Look through the records below for the line with "Ordenar por" and the line with "publicación", then return those lines and all lines between, exactly.

**** RECORD SET

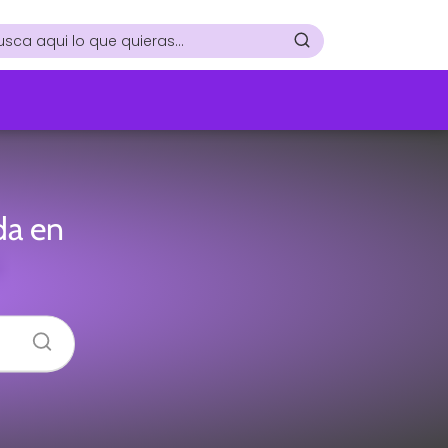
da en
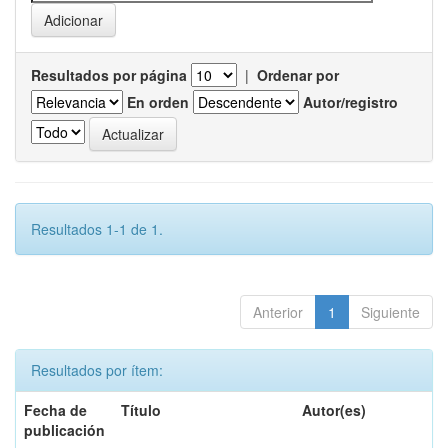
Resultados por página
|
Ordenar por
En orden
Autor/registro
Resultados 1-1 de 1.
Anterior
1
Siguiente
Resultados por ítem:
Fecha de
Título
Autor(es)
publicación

********
**** RECORD SET

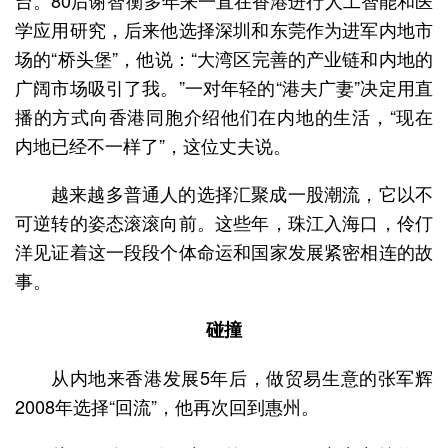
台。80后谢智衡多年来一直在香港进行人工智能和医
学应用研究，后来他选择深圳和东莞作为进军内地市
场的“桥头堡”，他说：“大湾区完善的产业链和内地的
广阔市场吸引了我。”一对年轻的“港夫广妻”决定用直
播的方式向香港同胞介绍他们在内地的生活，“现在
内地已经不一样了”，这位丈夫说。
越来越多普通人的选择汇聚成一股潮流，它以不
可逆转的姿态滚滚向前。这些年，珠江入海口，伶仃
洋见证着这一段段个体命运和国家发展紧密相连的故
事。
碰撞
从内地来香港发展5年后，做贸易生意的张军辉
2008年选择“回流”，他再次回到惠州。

********

ANSWER TO THE PROBLEM:
Ordenar por
En orden
Autor/registro
Resultados 1-1 de 1.
Anterior
1
Siguiente
Resultados por ítem:
Fecha de
Título
Autor(es)
publicación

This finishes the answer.